◆ SOURCE DOCUMENT:
******

UI/UX focused scouting app

frc-scouting
(sorry for the uncreative name)

Yes, yes I know what you’re thinking. “Great, another team made a scouting app and is dying for everyone to use it”
I know, I can feel your skepticism

I made this app for a few reasons:

  1. I didn’t know it had been done multiple times over
  2. I had just modified the team’s app from the previous year and it was god awful
    to maintain that code!
  3. I scouted too
    and figured out what some of the most annoying parts were and what features would be real handy
  4. I love to design pretty UIs

Alright I now to what actually matters:** WHAT DOES IT DO?**

Features:

  1. Automatic team selection: If you’re a scouter and that doesn’t get you drooling, I honestly don’t know what will. picture

  2. Intuitive form: You know all those apps that are super customizable? Chances are they are a bunch of number and toggle inputs. I chose to make a much more intuitive form. In essence, the form is the field. You click buttons on the field that represent places where the bots interact. picture

  3. Table data viewing and fancy prematch view: Yeah, sometimes what you really need to see is a table of the data. I have that. Oh, you want something really neat and useful for strategizing? I got you covered. We have a very useful prematch view that shows all the stats you need of all the teams competing in a match. Great for strategizing!

Check out an example here! Don’t forget to click on the window to load the data!

  1. Local run app with a Github Pages client: I’m personally proud of this one. A problem I encountered was that the app runs locally, so only the 6 machines connected in the bleachers could view the data.

The solution is that there is a Github Pages version of the app that’s synced every 10 mins with the local one if the local host machine has internet access. That way, anyone can view the data on whatever machine they want! See more about that here

So I hope by now I’ve convinced you that this is a cool app.
(If not, that’s cool. It’s your life man)

You must be wondering how do we actually use it?
This post is already long enough, so I will redirect you to the github page for that!

How’s it made?

If you’re really reading this part, then I welcome you, fellow nerd! I’ve jumped around a fair amount of web tech, found things I like, things I really don’t (I’m looking at you, PHP!) and I’ve pretty much settled on full stack javascript. Don’t give me that look, I don’t wanna hear you think it’s messy!

Seriously though, I really enjoyed making this app with Angular and Meteor. I built this thing by myself (as junior, not professional developer!) mostly in about a week! Meteor handles virtually all of the backend without any sort of headaches and Angular manages the UI in a way that’s fast and easy to maintain.

******

◆ Data entries:
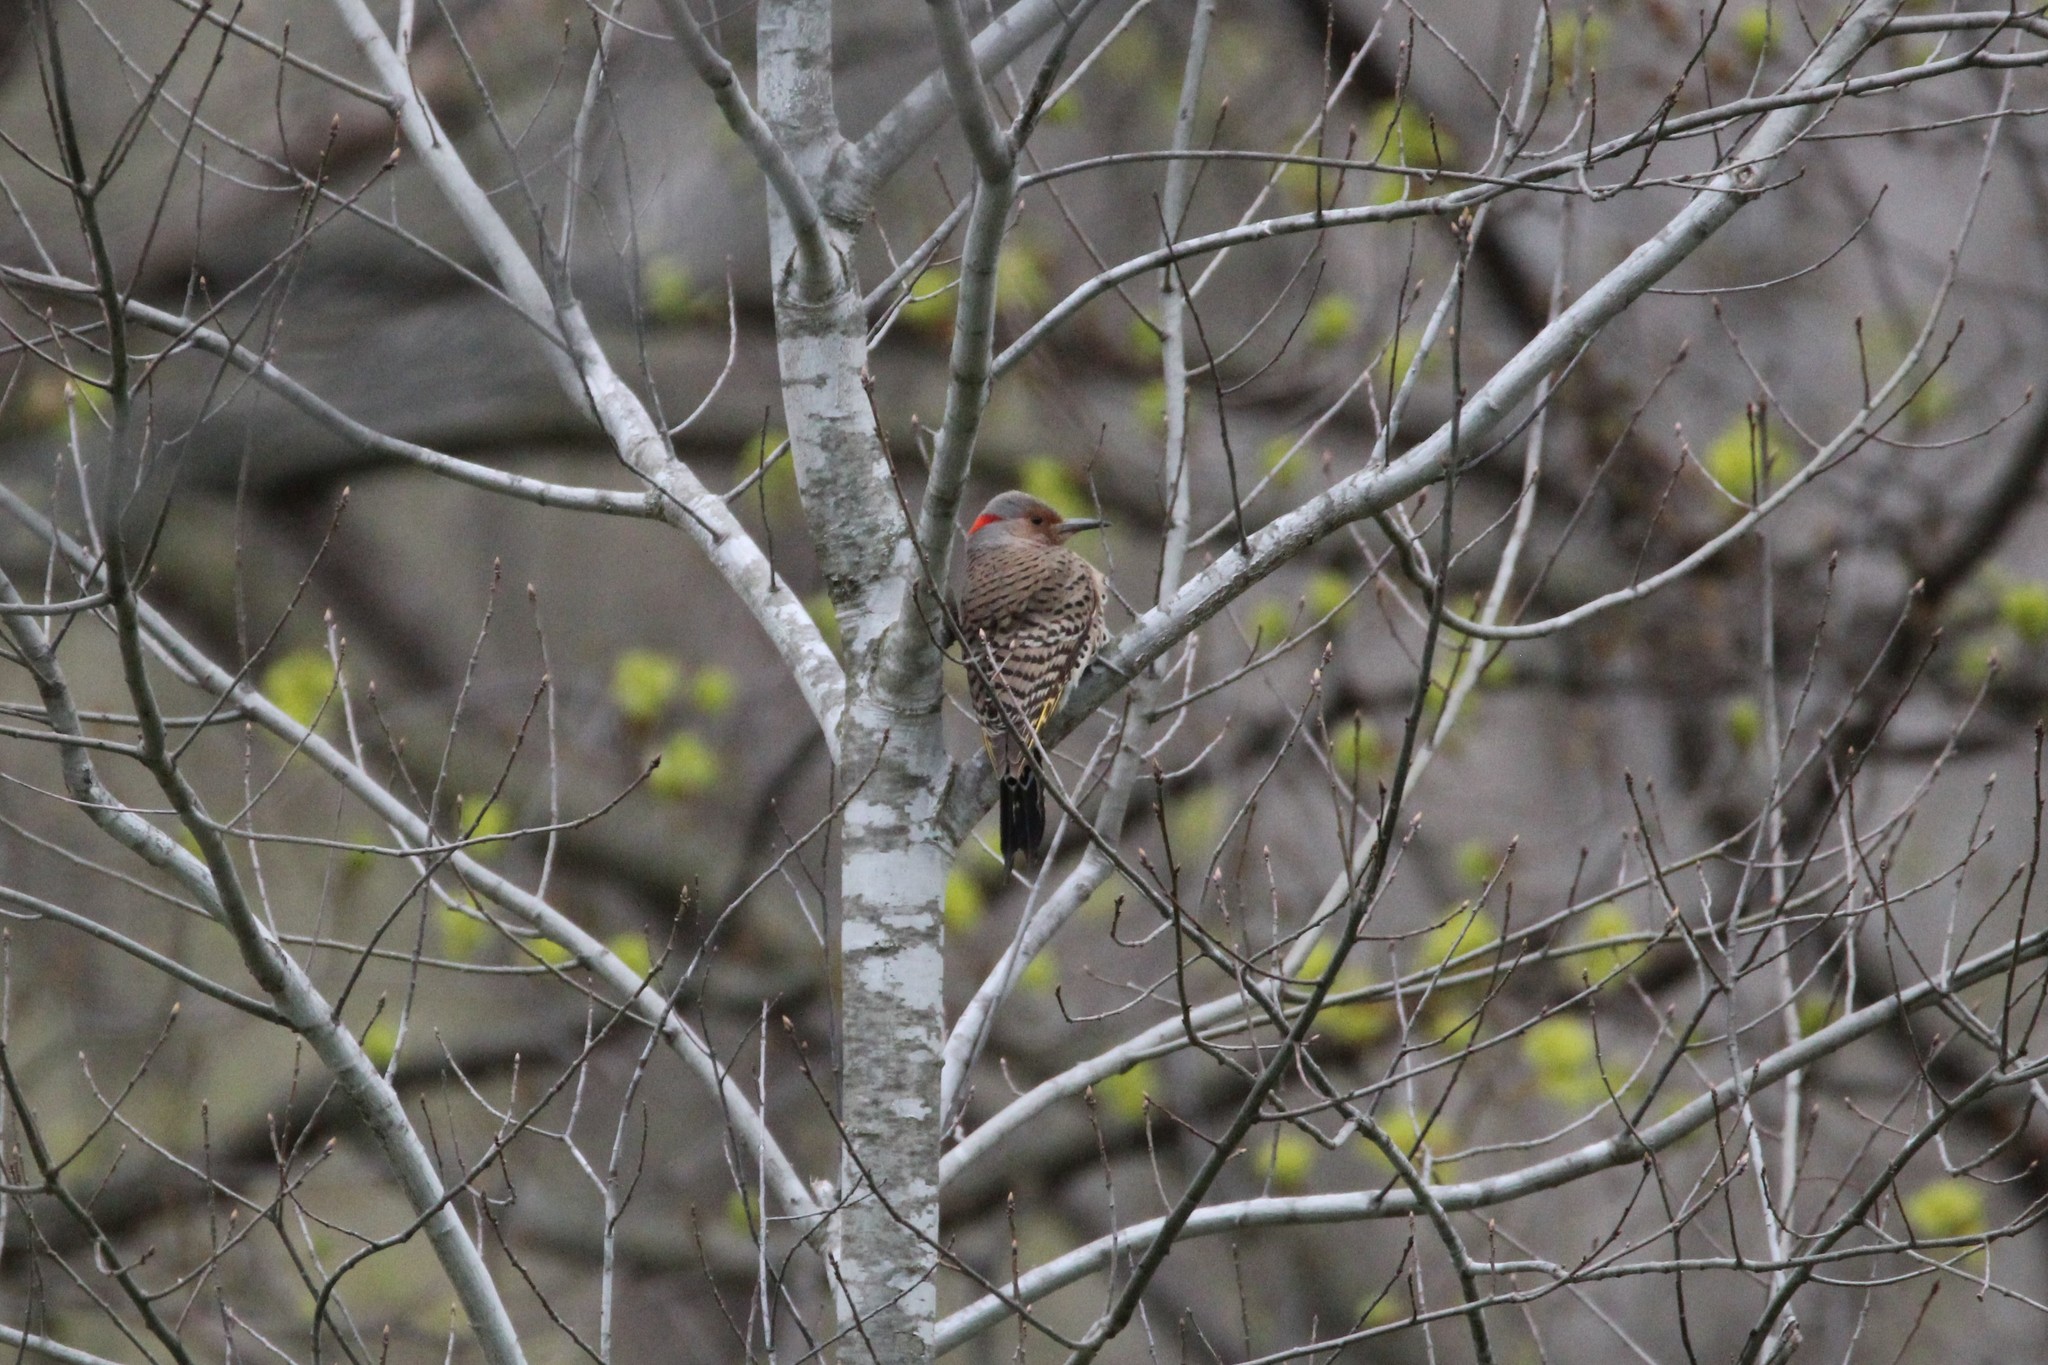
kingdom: Animalia
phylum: Chordata
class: Aves
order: Piciformes
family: Picidae
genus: Colaptes
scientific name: Colaptes auratus
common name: Northern flicker
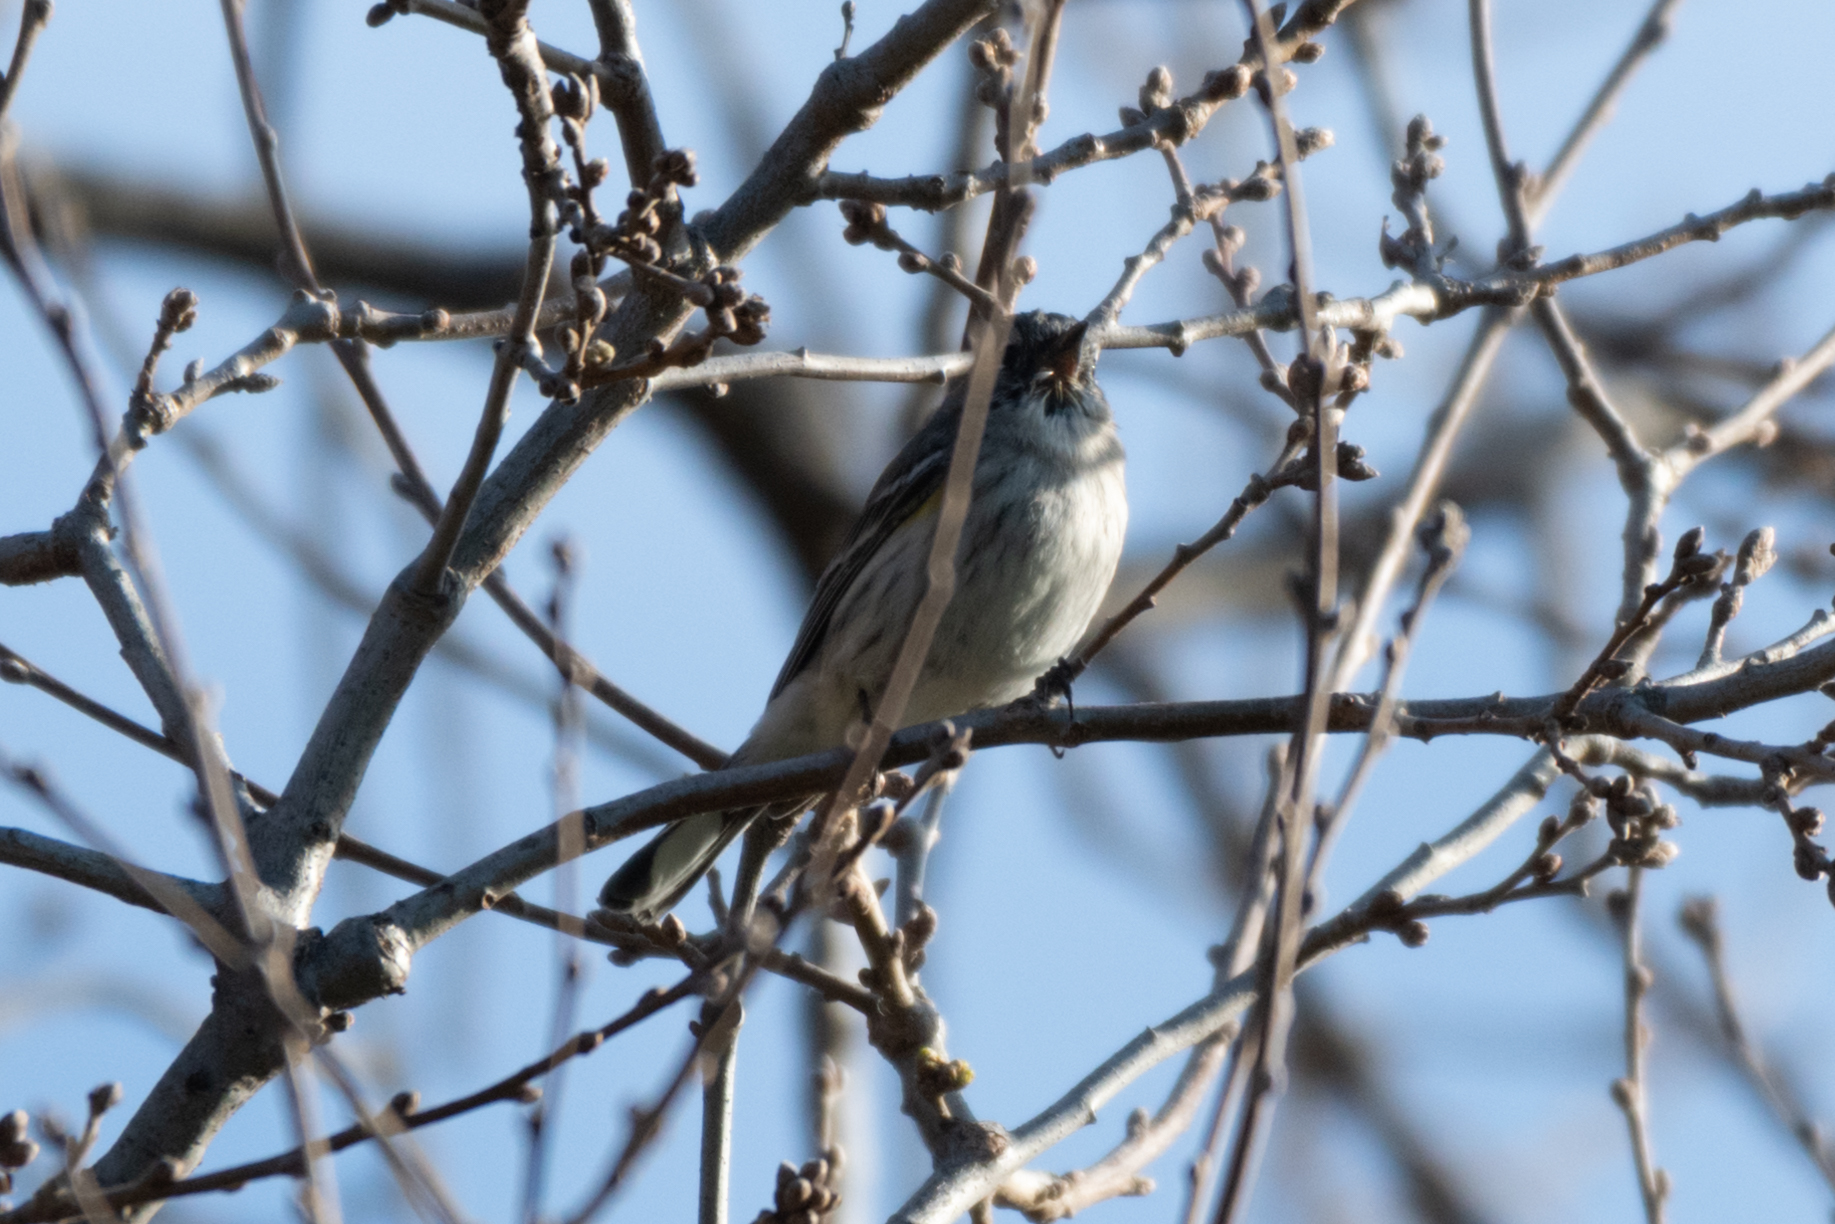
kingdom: Animalia
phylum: Chordata
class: Aves
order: Passeriformes
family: Parulidae
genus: Setophaga
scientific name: Setophaga coronata
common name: Myrtle warbler
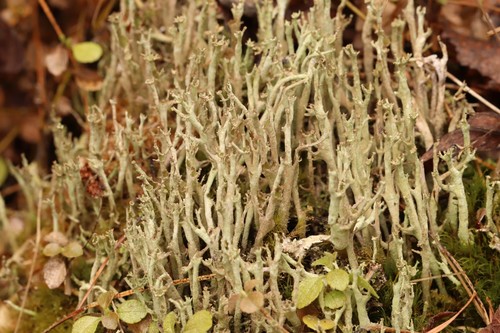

******

◆ EXERCISE OBJECTIVE: According to the scouting app post, how often is the Github Pages version synced with the local app?

◆ WRITTEN ANSWER: Every 10 minutes, if the local host machine has internet access.